:: Your task ::
Go to the line holding "Alle unsere Marken" in the entries below and write out exactly every line down to and including the line holding "κίνησης, αποτελείται από".

[Dataset entries]
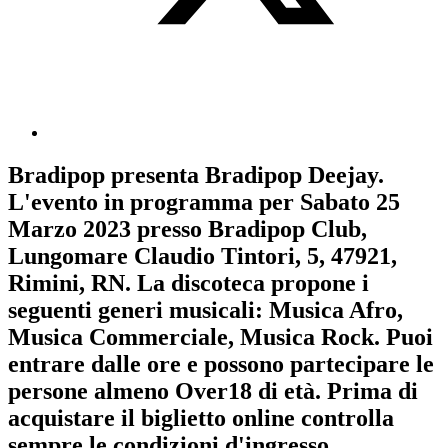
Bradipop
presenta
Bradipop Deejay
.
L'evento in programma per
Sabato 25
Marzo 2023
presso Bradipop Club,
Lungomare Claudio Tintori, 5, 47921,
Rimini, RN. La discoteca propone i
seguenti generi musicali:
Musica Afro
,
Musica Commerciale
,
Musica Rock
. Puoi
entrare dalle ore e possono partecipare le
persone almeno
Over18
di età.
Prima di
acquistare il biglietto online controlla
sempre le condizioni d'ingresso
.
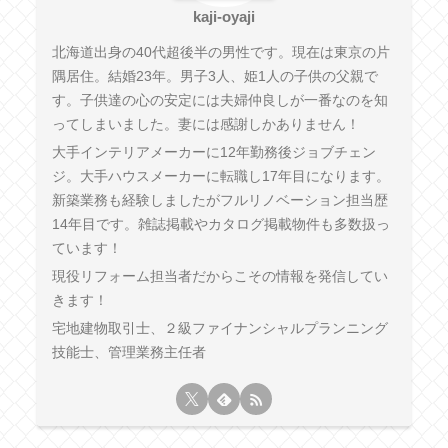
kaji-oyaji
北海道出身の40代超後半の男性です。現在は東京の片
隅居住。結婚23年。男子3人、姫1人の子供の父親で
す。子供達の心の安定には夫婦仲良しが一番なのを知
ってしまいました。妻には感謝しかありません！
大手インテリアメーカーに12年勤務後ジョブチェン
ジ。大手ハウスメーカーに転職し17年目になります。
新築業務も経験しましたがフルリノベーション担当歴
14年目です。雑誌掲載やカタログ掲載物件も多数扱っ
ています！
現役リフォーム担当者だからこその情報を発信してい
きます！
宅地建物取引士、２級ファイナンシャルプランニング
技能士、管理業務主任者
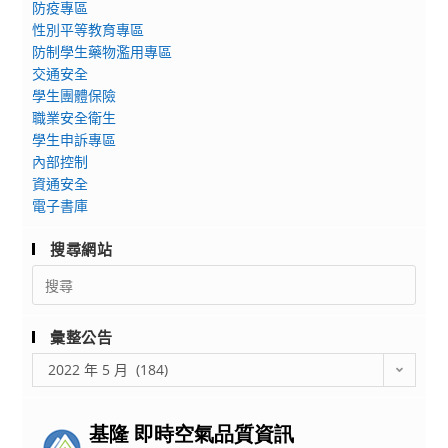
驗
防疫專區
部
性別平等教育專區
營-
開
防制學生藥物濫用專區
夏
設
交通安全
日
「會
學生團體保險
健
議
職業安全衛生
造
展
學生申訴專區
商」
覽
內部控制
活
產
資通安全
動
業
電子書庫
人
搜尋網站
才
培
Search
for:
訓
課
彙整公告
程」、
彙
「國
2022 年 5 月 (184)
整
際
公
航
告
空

--

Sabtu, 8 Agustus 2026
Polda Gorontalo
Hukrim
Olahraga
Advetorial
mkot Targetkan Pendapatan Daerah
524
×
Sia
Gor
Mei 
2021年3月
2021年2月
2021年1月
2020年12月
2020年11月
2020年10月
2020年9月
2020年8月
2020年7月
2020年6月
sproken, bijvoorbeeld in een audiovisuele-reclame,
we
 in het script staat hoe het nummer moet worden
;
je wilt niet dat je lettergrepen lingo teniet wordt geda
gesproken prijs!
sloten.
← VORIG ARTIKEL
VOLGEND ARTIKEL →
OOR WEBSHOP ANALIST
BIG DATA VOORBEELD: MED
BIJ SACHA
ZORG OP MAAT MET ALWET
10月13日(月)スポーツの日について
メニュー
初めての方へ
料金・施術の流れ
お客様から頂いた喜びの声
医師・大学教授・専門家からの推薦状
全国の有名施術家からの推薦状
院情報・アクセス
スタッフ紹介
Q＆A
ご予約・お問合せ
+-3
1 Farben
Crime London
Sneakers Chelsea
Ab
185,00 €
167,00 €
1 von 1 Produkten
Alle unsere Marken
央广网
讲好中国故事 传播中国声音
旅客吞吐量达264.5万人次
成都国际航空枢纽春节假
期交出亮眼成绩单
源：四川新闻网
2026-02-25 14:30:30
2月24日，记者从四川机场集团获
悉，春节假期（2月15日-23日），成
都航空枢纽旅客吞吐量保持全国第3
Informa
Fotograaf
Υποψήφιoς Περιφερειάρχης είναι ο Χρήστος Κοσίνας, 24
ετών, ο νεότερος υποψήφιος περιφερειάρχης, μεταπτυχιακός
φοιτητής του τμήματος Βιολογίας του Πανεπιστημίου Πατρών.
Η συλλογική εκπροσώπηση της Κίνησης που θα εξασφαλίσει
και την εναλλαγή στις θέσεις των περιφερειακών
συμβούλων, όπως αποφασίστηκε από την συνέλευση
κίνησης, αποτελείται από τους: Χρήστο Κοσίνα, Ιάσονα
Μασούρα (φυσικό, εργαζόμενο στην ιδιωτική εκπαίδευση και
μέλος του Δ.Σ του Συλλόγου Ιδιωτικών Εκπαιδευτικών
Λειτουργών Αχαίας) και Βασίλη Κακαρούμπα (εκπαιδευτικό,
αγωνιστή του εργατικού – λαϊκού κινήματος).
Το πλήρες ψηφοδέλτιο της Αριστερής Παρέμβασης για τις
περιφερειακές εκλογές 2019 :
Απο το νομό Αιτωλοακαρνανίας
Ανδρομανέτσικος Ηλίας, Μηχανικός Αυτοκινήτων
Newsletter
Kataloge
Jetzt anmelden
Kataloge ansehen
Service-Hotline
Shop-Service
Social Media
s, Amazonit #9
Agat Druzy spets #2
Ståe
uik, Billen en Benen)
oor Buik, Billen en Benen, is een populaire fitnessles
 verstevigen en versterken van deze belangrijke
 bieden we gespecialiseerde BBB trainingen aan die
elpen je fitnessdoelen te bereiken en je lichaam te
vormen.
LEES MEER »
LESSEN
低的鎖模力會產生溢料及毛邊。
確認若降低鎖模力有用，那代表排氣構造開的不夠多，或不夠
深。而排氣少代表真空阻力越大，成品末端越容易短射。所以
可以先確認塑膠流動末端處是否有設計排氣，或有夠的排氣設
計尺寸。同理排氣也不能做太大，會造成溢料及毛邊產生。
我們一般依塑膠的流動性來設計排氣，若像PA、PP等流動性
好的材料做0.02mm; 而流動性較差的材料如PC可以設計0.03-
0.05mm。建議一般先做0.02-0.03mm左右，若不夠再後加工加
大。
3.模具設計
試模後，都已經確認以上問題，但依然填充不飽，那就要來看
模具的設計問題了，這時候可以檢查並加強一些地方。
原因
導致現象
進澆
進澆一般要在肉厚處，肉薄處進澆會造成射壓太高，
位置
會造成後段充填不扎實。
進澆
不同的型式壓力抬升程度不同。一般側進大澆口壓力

:: Solution to the problem ::
Alle unsere Marken
央广网
讲好中国故事 传播中国声音
旅客吞吐量达264.5万人次
成都国际航空枢纽春节假
期交出亮眼成绩单
源：四川新闻网
2026-02-25 14:30:30
2月24日，记者从四川机场集团获
悉，春节假期（2月15日-23日），成
都航空枢纽旅客吞吐量保持全国第3
Informa
Fotograaf
Υποψήφιoς Περιφερειάρχης είναι ο Χρήστος Κοσίνας, 24
ετών, ο νεότερος υποψήφιος περιφερειάρχης, μεταπτυχιακός
φοιτητής του τμήματος Βιολογίας του Πανεπιστημίου Πατρών.
Η συλλογική εκπροσώπηση της Κίνησης που θα εξασφαλίσει
και την εναλλαγή στις θέσεις των περιφερειακών
συμβούλων, όπως αποφασίστηκε από την συνέλευση
κίνησης, αποτελείται από τους: Χρήστο Κοσίνα, Ιάσονα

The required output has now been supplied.